REQUIREMENT: Render every line of the records below as a JSON list of strings, one string per line, omitting any blank lines.

## start GIVEN RECORDS

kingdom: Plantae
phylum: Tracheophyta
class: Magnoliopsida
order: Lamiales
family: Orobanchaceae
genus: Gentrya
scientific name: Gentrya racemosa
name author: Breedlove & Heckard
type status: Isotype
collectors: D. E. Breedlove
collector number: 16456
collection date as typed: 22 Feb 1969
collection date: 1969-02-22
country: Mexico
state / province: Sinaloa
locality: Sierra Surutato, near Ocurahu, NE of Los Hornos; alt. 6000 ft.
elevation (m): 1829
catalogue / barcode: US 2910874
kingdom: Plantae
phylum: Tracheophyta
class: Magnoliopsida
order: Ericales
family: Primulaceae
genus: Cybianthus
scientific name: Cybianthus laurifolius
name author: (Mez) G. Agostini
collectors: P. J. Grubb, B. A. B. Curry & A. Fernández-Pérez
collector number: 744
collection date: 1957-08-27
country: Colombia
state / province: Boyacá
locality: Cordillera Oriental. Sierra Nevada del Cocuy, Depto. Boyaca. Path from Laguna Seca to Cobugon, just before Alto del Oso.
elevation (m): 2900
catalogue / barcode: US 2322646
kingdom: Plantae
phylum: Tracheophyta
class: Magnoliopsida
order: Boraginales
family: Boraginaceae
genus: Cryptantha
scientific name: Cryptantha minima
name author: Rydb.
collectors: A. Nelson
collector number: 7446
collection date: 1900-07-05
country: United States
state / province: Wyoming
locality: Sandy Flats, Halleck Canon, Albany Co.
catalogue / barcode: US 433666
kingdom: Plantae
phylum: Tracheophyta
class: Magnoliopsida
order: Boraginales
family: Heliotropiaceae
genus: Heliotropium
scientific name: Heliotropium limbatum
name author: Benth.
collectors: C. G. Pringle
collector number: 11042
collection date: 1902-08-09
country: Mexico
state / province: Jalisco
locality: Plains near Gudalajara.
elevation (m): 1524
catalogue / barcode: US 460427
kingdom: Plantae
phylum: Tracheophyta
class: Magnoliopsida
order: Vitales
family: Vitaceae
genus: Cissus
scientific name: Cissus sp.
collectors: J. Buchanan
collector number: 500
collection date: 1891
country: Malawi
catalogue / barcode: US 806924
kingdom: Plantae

## end GIVEN RECORDS

WRITTEN SOLUTION:
[
  "kingdom: Plantae",
  "phylum: Tracheophyta",
  "class: Magnoliopsida",
  "order: Lamiales",
  "family: Orobanchaceae",
  "genus: Gentrya",
  "scientific name: Gentrya racemosa",
  "name author: Breedlove & Heckard",
  "type status: Isotype",
  "collectors: D. E. Breedlove",
  "collector number: 16456",
  "collection date as typed: 22 Feb 1969",
  "collection date: 1969-02-22",
  "country: Mexico",
  "state / province: Sinaloa",
  "locality: Sierra Surutato, near Ocurahu, NE of Los Hornos; alt. 6000 ft.",
  "elevation (m): 1829",
  "catalogue / barcode: US 2910874",
  "kingdom: Plantae",
  "phylum: Tracheophyta",
  "class: Magnoliopsida",
  "order: Ericales",
  "family: Primulaceae",
  "genus: Cybianthus",
  "scientific name: Cybianthus laurifolius",
  "name author: (Mez) G. Agostini",
  "collectors: P. J. Grubb, B. A. B. Curry & A. Fernández-Pérez",
  "collector number: 744",
  "collection date: 1957-08-27",
  "country: Colombia",
  "state / province: Boyacá",
  "locality: Cordillera Oriental. Sierra Nevada del Cocuy, Depto. Boyaca. Path from Laguna Seca to Cobugon, just before Alto del Oso.",
  "elevation (m): 2900",
  "catalogue / barcode: US 2322646",
  "kingdom: Plantae",
  "phylum: Tracheophyta",
  "class: Magnoliopsida",
  "order: Boraginales",
  "family: Boraginaceae",
  "genus: Cryptantha",
  "scientific name: Cryptantha minima",
  "name author: Rydb.",
  "collectors: A. Nelson",
  "collector number: 7446",
  "collection date: 1900-07-05",
  "country: United States",
  "state / province: Wyoming",
  "locality: Sandy Flats, Halleck Canon, Albany Co.",
  "catalogue / barcode: US 433666",
  "kingdom: Plantae",
  "phylum: Tracheophyta",
  "class: Magnoliopsida",
  "order: Boraginales",
  "family: Heliotropiaceae",
  "genus: Heliotropium",
  "scientific name: Heliotropium limbatum",
  "name author: Benth.",
  "collectors: C. G. Pringle",
  "collector number: 11042",
  "collection date: 1902-08-09",
  "country: Mexico",
  "state / province: Jalisco",
  "locality: Plains near Gudalajara.",
  "elevation (m): 1524",
  "catalogue / barcode: US 460427",
  "kingdom: Plantae",
  "phylum: Tracheophyta",
  "class: Magnoliopsida",
  "order: Vitales",
  "family: Vitaceae",
  "genus: Cissus",
  "scientific name: Cissus sp.",
  "collectors: J. Buchanan",
  "collector number: 500",
  "collection date: 1891",
  "country: Malawi",
  "catalogue / barcode: US 806924",
  "kingdom: Plantae"
]